Task details: Would you copy every record exactly as it stands and drop the pictures?

Extracted information:
● ● ● ●
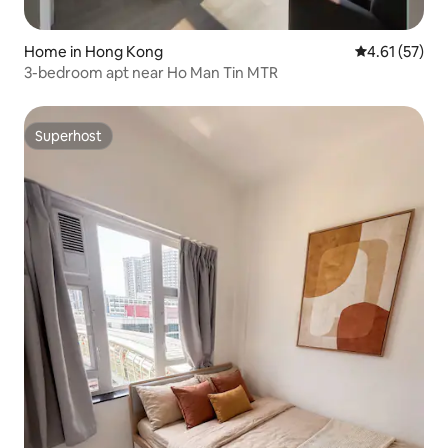
Home in Hong Kong
4.61 out of 5
4.61 (57)
3-bedroom apt near Ho Man Tin MTR
Superhost
Superhost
● ● ● ●
Exercise response:
Home in Hong Kong
4.61 out of 5
4.61 (57)
3-bedroom apt near Ho Man Tin MTR
Superhost
Superhost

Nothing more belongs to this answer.